Harvard Business Review says sales territory design increases revenue by 2-7%, without any changes to resources or strategy. Despite this information, many reps are handed a sales territory based on the simplest of criteria. Yet creating good territories is critical to success. The good news is it is now easier than ever. This article walks you through 4 steps to increase revenue with sales territory design.
1) Account Segmentation Analysis
It all starts with who your sales teams should be talking to in the first place. Prioritizing accounts is a pre-requisite for sales territory design. At a minimum, your team needs to know your ideal customer profile. This profile must be common across sales, marketing, and product.
The demo pictured below tiers accounts based on adjustable metrics.
In this second view below, we are displaying account potential vs their prioritization score. This can be used to focus on the top tier accounts.
2) Territory Design Metrics
During the first 8 weeks of Covid, 82% of companies adjusted sellers pay. This implies a huge change in the health of territories. To create healthy territories, you should consider several factors, usually 3-5 on the list below.
- Number of accounts by customer and/or prospect that a rep can handle. Do not rely solely on a gut feel for this. Validate with surveys and actual CRM data.
- Mix by vertical – what is a healthy balance of verticals within a territory? Or should some reps be over-weighted in one vertical?
- Size of prospect. This does not mean just revenue. Also consider number of locations or employees within a company who can use your service.
- Where is the buying decision made? At a headquarters or at the sub-locations? This can dictate who they should call on and the location to be assigned.
- Personas. Should your territories be based on the # of contacts/titles the sales team calls on?
- Tier of account or account score. This can be based on the fit, and whether they have engaged with your marketing or website.
In the demo below, we used percentage of A tier accounts to help build territories. It shows an example of revenue potential and number of accounts by territory.
To determine the right list of metrics, interview top sellers. Conduct sales rep time surveys, and data analysis to spot trends. And once you have a preliminary list, have the team review a sample territory.
3) Getting the Right Account to the Right Rep
By now, you should have accounts scored and a handle on how territories should be built. But which rep should get which territory? In other words, do the best reps get the territories with most potential? Or most revenue? With geography less of an issue, should industry be the key criteria or number of accounts?
Using the metrics of a good rep will help you match the right rep to the right territory. Other considerations include which rep should be assigned a territory that is currently open. Do you eventually plan to hire a rep for the open territory? If so, be transparent with the rep who may be temporarily assigned to it.
In the above example, number of accounts, revenue at the county level and vertical information was used. To optimize design, we held workshops with sales to build each territory at the county level.
If you have different sales channels, you will need to repeat all three steps for each. In other words, an ideal customer profile is different for each channel. Which means the territory criteria is different as well.

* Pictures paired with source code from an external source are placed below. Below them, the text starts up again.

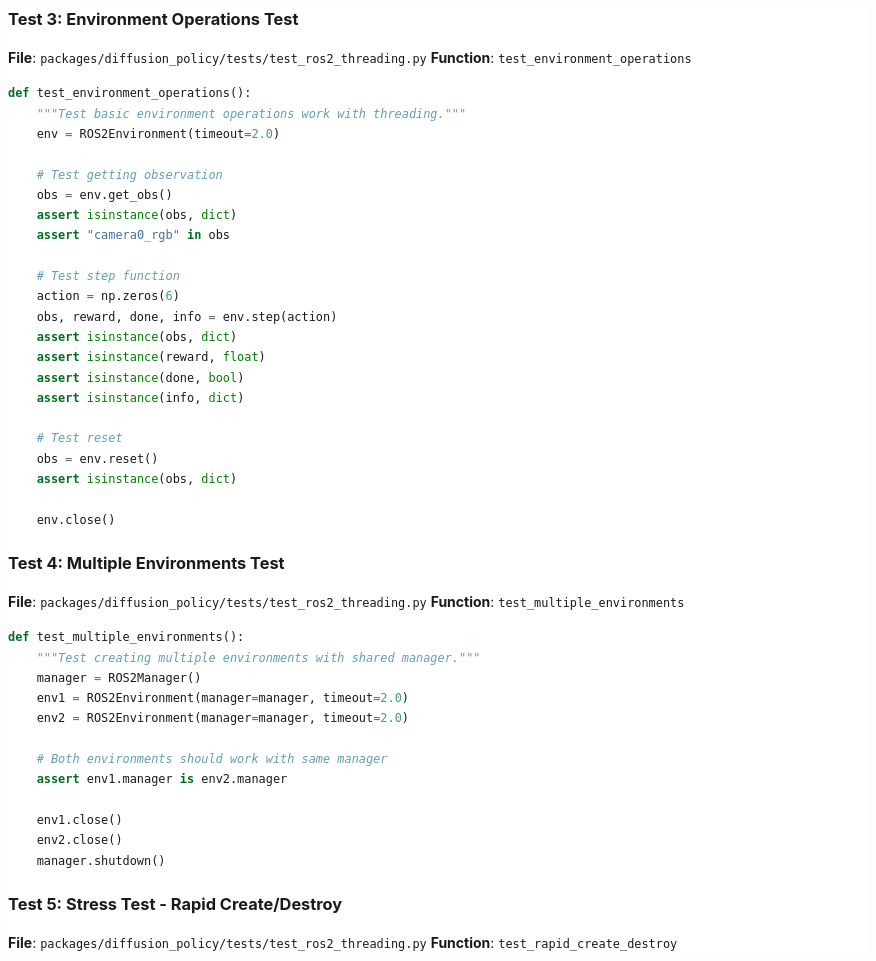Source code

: ### Test 3: Environment Operations Test
**File**: `packages/diffusion_policy/tests/test_ros2_threading.py`
**Function**: `test_environment_operations`

```python
def test_environment_operations():
    """Test basic environment operations work with threading."""
    env = ROS2Environment(timeout=2.0)

    # Test getting observation
    obs = env.get_obs()
    assert isinstance(obs, dict)
    assert "camera0_rgb" in obs

    # Test step function
    action = np.zeros(6)
    obs, reward, done, info = env.step(action)
    assert isinstance(obs, dict)
    assert isinstance(reward, float)
    assert isinstance(done, bool)
    assert isinstance(info, dict)

    # Test reset
    obs = env.reset()
    assert isinstance(obs, dict)

    env.close()
```

### Test 4: Multiple Environments Test
**File**: `packages/diffusion_policy/tests/test_ros2_threading.py`
**Function**: `test_multiple_environments`

```python
def test_multiple_environments():
    """Test creating multiple environments with shared manager."""
    manager = ROS2Manager()
    env1 = ROS2Environment(manager=manager, timeout=2.0)
    env2 = ROS2Environment(manager=manager, timeout=2.0)

    # Both environments should work with same manager
    assert env1.manager is env2.manager

    env1.close()
    env2.close()
    manager.shutdown()
```

### Test 5: Stress Test - Rapid Create/Destroy
**File**: `packages/diffusion_policy/tests/test_ros2_threading.py`
**Function**: `test_rapid_create_destroy`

When you complete this step, you are now ready to assign territories to reps. As clients have told us, this is the part of the project where things get real.
4) Flexibility & Governance
Pre-Covid if you created territories once a year you were best in class. Now you need a near continuous ability to have accounts, reps and territories modified monthly.
Luckily, sales knowledge, market intel and a good data architecture make it affordable to have flexible territories. Pre COVID-19, the pace of change was already rapid. It was driven by buying behavior, rep turnover, computing power, connectivity, digital trends & mobility. Going forward you also need to handle changes due to the virus, economy, and other emerging technologies.
To meet the challenge, think in terms of how we define digitization. Setting up a process to extract useful information from data. Then distributing it to those who can use it to make great decisions.
This is not analysts creating excel sheets and reps clicking on filters or pivot tables. It is capabilities and dashboards in your CRM that reps use to call on the right accounts. It means each of your managers and reps can see their territories. They can create account plans and prioritize who to work with week in week out. It is a process to monitor use and share best practices to increase adoption.
Step 4 ensures you keep up with changes and are always aligned to the market opportunity. Putting it all together will deliver benefits that ripple across the entire go to market strategy:
- Clear definition of each channel’s route to revenue.
- Improved ability to set quotas.
- Improved ability to hire the good reps by showing them the territories they can take over.
- Higher retention of your best reps.
- Matching the size of your sales org to the annual market opportunity.
- When turnover happens, being able to quickly assign and move reps to the best territories.
- More accurate territories, more accurate forecasting, and an improved the ability to plan for the future.